ADD and the Myth of the Tormented Genius

There is one response to revealing my ADD-diagnosis that I haven’t discussed yet. This response is typified by saying something like “but you must’t think of it as a disability. You are just gifted, and so creative.”

Well now, I have a lot to say about this. Firstly, I recognise the sweetness behind the response. Also, it appeals to my ego to think of myself as this uber creative type.

However, ultimately, I think this response is ultimately disempowering to me. Let me explain why: for me, it is helpful to self-identify as having a disability. This is a label that doubtless many other people with ADD would be uncomfortable with. SO let me be clear, I speak only for myself here. For me, identifying as having a disability is to identify with a powerful disability-rights movement that mobilised around the slogan “we are not disabled, the world disables us.” The intention of this movement is to show the social and environmental contexts of disability, the ways that disability is in fact produced and manufactured by, for example, a building without an elevator for a wheelchair.

In my case, the university environment I am in disables me in a number of ways: in expecting students to be able to structure, research, write a book in four years with limited support. By making the expectations for said book implicit, rather than explicit. I must make “an original contribution to knowledge.” What is that? I must “master my field.” How? What does that mean to you? More subtly, I think the university disables students by pretending that this process is easy. Maybe, even by pretending that a strong academic mind is also one that is psychologically “normal”, untainted my mental illness. I have been scared of revealing my status for fear of not being offered a job after I finish, for example.

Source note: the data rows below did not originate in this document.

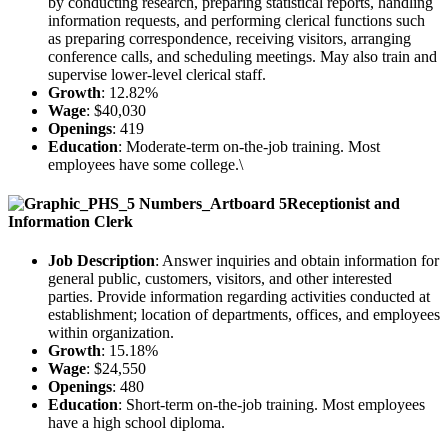
by conducting research, preparing statistical reports, handling
information requests, and performing clerical functions such
as preparing correspondence, receiving visitors, arranging
conference calls, and scheduling meetings. May also train and
supervise lower-level clerical staff.
Growth
: 12.82%
Wage
: $40,030
Openings
: 419
Education
: Moderate-term on-the-job training. Most
employees have some college.\
Receptionist and
Information Clerk
Job Description
: Answer inquiries and obtain information for
general public, customers, visitors, and other interested
parties. Provide information regarding activities conducted at
establishment; location of departments, offices, and employees
within organization.
Growth
: 15.18%
Wage
: $24,550
Openings
: 480
Education
: Short-term on-the-job training. Most employees
have a high school diploma.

For the possibility of being seen as “fragile” instead of the much-needed “functional.”

In these ways, I have a disability within the university. Stating that is empowering for me, you don’t need to protect me from the words that I use. In contrast, saying that I am “just gifted”, or “creative” erases the acknowledgement of the difficulties I experience in this environment. It erases the ways that I am disabled, and puts the onus back on me, the one who needs to “overcome” their own circumstances.

If I stay in the university, I hope I will be able to live out of the closet with my disability. I hope I will be able to make a space for other students with mental illness or ADD to do the same.